__Activity__. Please print every record that follows, keeping each one exactly as it is.

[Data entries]
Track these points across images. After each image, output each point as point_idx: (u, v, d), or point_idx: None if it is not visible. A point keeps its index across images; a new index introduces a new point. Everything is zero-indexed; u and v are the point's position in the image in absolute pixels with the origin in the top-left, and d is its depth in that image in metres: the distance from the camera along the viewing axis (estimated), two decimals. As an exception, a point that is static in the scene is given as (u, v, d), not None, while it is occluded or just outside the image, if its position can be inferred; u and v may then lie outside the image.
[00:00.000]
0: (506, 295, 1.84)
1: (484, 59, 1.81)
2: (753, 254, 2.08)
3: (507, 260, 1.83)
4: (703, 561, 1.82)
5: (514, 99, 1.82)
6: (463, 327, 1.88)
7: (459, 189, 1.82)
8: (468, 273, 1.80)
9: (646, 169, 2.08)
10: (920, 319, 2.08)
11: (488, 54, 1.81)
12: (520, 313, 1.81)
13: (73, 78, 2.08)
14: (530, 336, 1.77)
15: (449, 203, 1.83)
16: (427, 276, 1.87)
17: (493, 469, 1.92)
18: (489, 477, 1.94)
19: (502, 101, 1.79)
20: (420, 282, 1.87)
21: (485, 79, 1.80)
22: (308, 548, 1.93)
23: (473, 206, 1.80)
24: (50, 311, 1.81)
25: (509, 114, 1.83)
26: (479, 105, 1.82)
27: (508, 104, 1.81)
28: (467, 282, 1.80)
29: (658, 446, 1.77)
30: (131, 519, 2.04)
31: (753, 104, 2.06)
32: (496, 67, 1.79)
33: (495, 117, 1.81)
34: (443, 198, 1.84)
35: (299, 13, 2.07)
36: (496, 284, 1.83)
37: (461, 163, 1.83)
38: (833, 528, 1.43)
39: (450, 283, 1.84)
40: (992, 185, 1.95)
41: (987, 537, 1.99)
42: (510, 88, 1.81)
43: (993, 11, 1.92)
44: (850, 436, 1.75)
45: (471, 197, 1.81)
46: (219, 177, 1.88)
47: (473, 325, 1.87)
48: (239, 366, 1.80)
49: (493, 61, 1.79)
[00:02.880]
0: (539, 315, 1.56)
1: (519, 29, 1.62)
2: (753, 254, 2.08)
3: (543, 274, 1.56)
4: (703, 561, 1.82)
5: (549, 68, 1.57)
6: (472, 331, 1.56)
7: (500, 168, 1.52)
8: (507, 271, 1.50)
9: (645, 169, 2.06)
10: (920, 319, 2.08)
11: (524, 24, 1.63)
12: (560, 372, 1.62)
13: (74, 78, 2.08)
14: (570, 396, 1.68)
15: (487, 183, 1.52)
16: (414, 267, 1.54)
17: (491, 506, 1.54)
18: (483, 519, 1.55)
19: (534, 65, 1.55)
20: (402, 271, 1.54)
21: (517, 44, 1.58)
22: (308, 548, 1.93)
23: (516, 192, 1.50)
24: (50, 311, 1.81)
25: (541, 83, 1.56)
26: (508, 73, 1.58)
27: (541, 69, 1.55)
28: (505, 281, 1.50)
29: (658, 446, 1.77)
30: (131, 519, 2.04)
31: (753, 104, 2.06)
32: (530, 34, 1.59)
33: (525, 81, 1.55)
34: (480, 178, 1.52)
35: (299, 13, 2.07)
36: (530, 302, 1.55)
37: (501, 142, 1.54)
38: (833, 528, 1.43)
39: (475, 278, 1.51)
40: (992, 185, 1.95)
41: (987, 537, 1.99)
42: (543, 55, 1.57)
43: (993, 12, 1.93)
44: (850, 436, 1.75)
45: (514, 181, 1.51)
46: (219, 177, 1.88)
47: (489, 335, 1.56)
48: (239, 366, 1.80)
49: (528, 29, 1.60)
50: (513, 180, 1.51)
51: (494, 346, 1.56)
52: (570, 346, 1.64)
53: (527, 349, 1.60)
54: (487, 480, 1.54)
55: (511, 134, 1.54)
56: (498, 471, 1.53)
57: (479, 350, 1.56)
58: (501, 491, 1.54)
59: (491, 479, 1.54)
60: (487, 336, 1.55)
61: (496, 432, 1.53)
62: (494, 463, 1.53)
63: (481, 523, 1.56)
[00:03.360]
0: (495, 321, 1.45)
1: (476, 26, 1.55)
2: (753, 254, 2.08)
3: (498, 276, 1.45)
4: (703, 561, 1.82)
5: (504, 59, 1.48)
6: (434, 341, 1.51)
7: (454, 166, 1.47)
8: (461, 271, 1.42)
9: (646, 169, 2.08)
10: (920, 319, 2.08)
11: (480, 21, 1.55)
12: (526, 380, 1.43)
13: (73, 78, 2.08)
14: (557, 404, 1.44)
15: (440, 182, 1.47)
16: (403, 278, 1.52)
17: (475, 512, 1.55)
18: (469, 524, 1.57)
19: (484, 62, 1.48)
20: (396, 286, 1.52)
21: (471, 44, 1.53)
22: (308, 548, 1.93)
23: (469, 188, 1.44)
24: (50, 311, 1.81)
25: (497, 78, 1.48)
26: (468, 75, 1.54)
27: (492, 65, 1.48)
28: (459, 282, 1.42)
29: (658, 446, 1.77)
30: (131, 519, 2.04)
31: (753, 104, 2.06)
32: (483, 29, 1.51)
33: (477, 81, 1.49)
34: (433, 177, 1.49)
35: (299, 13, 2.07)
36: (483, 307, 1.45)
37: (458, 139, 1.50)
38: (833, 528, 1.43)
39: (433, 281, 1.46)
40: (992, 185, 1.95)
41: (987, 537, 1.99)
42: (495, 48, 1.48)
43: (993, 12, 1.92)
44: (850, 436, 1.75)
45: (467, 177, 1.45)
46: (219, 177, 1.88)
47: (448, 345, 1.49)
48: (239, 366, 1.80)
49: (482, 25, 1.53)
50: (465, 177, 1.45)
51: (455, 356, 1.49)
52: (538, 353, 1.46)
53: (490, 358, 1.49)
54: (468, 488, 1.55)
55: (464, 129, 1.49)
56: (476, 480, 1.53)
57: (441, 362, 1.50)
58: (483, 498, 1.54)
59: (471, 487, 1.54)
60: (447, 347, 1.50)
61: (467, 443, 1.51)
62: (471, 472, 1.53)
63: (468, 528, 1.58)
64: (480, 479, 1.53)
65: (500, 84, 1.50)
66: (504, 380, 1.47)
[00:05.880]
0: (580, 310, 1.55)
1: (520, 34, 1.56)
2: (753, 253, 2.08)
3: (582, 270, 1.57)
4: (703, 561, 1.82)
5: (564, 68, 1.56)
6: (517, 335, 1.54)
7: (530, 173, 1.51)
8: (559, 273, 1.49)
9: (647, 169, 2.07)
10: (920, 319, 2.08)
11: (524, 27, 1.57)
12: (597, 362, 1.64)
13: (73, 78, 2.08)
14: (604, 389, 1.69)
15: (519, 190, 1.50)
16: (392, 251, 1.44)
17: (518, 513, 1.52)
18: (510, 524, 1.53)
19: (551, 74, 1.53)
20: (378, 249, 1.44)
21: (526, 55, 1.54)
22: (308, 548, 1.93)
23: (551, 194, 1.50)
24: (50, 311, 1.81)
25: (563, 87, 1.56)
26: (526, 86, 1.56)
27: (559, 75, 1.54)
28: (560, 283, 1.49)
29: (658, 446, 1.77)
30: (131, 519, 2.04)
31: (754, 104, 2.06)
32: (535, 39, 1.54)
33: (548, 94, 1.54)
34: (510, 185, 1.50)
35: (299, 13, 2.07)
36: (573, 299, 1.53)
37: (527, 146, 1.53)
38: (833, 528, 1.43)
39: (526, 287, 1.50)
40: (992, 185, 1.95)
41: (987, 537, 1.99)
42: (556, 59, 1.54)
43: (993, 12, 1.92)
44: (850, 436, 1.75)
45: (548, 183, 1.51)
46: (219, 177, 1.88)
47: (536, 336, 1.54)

__Answer section__.
Track these points across images. After each image, output each point as point_idx: (u, v, d), or point_idx: None if it is not visible. A point keeps its index across images; a new index introduces a new point. Everything is zero-indexed; u and v are the point's position in the image in absolute pixels with the origin in the top-left, and d is its depth in that image in metres: the distance from the camera along the viewing axis (estimated), two decimals. As an exception, a point that is static in the scene is given as (u, v, d), not None, while it is occluded or just outside the image, if its position can be inferred; u and v may then lie outside the image.
[00:00.000]
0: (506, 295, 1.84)
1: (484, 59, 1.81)
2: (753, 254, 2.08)
3: (507, 260, 1.83)
4: (703, 561, 1.82)
5: (514, 99, 1.82)
6: (463, 327, 1.88)
7: (459, 189, 1.82)
8: (468, 273, 1.80)
9: (646, 169, 2.08)
10: (920, 319, 2.08)
11: (488, 54, 1.81)
12: (520, 313, 1.81)
13: (73, 78, 2.08)
14: (530, 336, 1.77)
15: (449, 203, 1.83)
16: (427, 276, 1.87)
17: (493, 469, 1.92)
18: (489, 477, 1.94)
19: (502, 101, 1.79)
20: (420, 282, 1.87)
21: (485, 79, 1.80)
22: (308, 548, 1.93)
23: (473, 206, 1.80)
24: (50, 311, 1.81)
25: (509, 114, 1.83)
26: (479, 105, 1.82)
27: (508, 104, 1.81)
28: (467, 282, 1.80)
29: (658, 446, 1.77)
30: (131, 519, 2.04)
31: (753, 104, 2.06)
32: (496, 67, 1.79)
33: (495, 117, 1.81)
34: (443, 198, 1.84)
35: (299, 13, 2.07)
36: (496, 284, 1.83)
37: (461, 163, 1.83)
38: (833, 528, 1.43)
39: (450, 283, 1.84)
40: (992, 185, 1.95)
41: (987, 537, 1.99)
42: (510, 88, 1.81)
43: (993, 11, 1.92)
44: (850, 436, 1.75)
45: (471, 197, 1.81)
46: (219, 177, 1.88)
47: (473, 325, 1.87)
48: (239, 366, 1.80)
49: (493, 61, 1.79)
[00:02.880]
0: (539, 315, 1.56)
1: (519, 29, 1.62)
2: (753, 254, 2.08)
3: (543, 274, 1.56)
4: (703, 561, 1.82)
5: (549, 68, 1.57)
6: (472, 331, 1.56)
7: (500, 168, 1.52)
8: (507, 271, 1.50)
9: (645, 169, 2.06)
10: (920, 319, 2.08)
11: (524, 24, 1.63)
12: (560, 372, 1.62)
13: (74, 78, 2.08)
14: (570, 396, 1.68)
15: (487, 183, 1.52)
16: (414, 267, 1.54)
17: (491, 506, 1.54)
18: (483, 519, 1.55)
19: (534, 65, 1.55)
20: (402, 271, 1.54)
21: (517, 44, 1.58)
22: (308, 548, 1.93)
23: (516, 192, 1.50)
24: (50, 311, 1.81)
25: (541, 83, 1.56)
26: (508, 73, 1.58)
27: (541, 69, 1.55)
28: (505, 281, 1.50)
29: (658, 446, 1.77)
30: (131, 519, 2.04)
31: (753, 104, 2.06)
32: (530, 34, 1.59)
33: (525, 81, 1.55)
34: (480, 178, 1.52)
35: (299, 13, 2.07)
36: (530, 302, 1.55)
37: (501, 142, 1.54)
38: (833, 528, 1.43)
39: (475, 278, 1.51)
40: (992, 185, 1.95)
41: (987, 537, 1.99)
42: (543, 55, 1.57)
43: (993, 12, 1.93)
44: (850, 436, 1.75)
45: (514, 181, 1.51)
46: (219, 177, 1.88)
47: (489, 335, 1.56)
48: (239, 366, 1.80)
49: (528, 29, 1.60)
50: (513, 180, 1.51)
51: (494, 346, 1.56)
52: (570, 346, 1.64)
53: (527, 349, 1.60)
54: (487, 480, 1.54)
55: (511, 134, 1.54)
56: (498, 471, 1.53)
57: (479, 350, 1.56)
58: (501, 491, 1.54)
59: (491, 479, 1.54)
60: (487, 336, 1.55)
61: (496, 432, 1.53)
62: (494, 463, 1.53)
63: (481, 523, 1.56)
[00:03.360]
0: (495, 321, 1.45)
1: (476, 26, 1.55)
2: (753, 254, 2.08)
3: (498, 276, 1.45)
4: (703, 561, 1.82)
5: (504, 59, 1.48)
6: (434, 341, 1.51)
7: (454, 166, 1.47)
8: (461, 271, 1.42)
9: (646, 169, 2.08)
10: (920, 319, 2.08)
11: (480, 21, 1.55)
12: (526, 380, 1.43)
13: (73, 78, 2.08)
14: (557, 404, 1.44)
15: (440, 182, 1.47)
16: (403, 278, 1.52)
17: (475, 512, 1.55)
18: (469, 524, 1.57)
19: (484, 62, 1.48)
20: (396, 286, 1.52)
21: (471, 44, 1.53)
22: (308, 548, 1.93)
23: (469, 188, 1.44)
24: (50, 311, 1.81)
25: (497, 78, 1.48)
26: (468, 75, 1.54)
27: (492, 65, 1.48)
28: (459, 282, 1.42)
29: (658, 446, 1.77)
30: (131, 519, 2.04)
31: (753, 104, 2.06)
32: (483, 29, 1.51)
33: (477, 81, 1.49)
34: (433, 177, 1.49)
35: (299, 13, 2.07)
36: (483, 307, 1.45)
37: (458, 139, 1.50)
38: (833, 528, 1.43)
39: (433, 281, 1.46)
40: (992, 185, 1.95)
41: (987, 537, 1.99)
42: (495, 48, 1.48)
43: (993, 12, 1.92)
44: (850, 436, 1.75)
45: (467, 177, 1.45)
46: (219, 177, 1.88)
47: (448, 345, 1.49)
48: (239, 366, 1.80)
49: (482, 25, 1.53)
50: (465, 177, 1.45)
51: (455, 356, 1.49)
52: (538, 353, 1.46)
53: (490, 358, 1.49)
54: (468, 488, 1.55)
55: (464, 129, 1.49)
56: (476, 480, 1.53)
57: (441, 362, 1.50)
58: (483, 498, 1.54)
59: (471, 487, 1.54)
60: (447, 347, 1.50)
61: (467, 443, 1.51)
62: (471, 472, 1.53)
63: (468, 528, 1.58)
64: (480, 479, 1.53)
65: (500, 84, 1.50)
66: (504, 380, 1.47)
[00:05.880]
0: (580, 310, 1.55)
1: (520, 34, 1.56)
2: (753, 253, 2.08)
3: (582, 270, 1.57)
4: (703, 561, 1.82)
5: (564, 68, 1.56)
6: (517, 335, 1.54)
7: (530, 173, 1.51)
8: (559, 273, 1.49)
9: (647, 169, 2.07)
10: (920, 319, 2.08)
11: (524, 27, 1.57)
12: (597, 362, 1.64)
13: (73, 78, 2.08)
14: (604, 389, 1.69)
15: (519, 190, 1.50)
16: (392, 251, 1.44)
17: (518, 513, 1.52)
18: (510, 524, 1.53)
19: (551, 74, 1.53)
20: (378, 249, 1.44)
21: (526, 55, 1.54)
22: (308, 548, 1.93)
23: (551, 194, 1.50)
24: (50, 311, 1.81)
25: (563, 87, 1.56)
26: (526, 86, 1.56)
27: (559, 75, 1.54)
28: (560, 283, 1.49)
29: (658, 446, 1.77)
30: (131, 519, 2.04)
31: (754, 104, 2.06)
32: (535, 39, 1.54)
33: (548, 94, 1.54)
34: (510, 185, 1.50)
35: (299, 13, 2.07)
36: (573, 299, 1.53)
37: (527, 146, 1.53)
38: (833, 528, 1.43)
39: (526, 287, 1.50)
40: (992, 185, 1.95)
41: (987, 537, 1.99)
42: (556, 59, 1.54)
43: (993, 12, 1.92)
44: (850, 436, 1.75)
45: (548, 183, 1.51)
46: (219, 177, 1.88)
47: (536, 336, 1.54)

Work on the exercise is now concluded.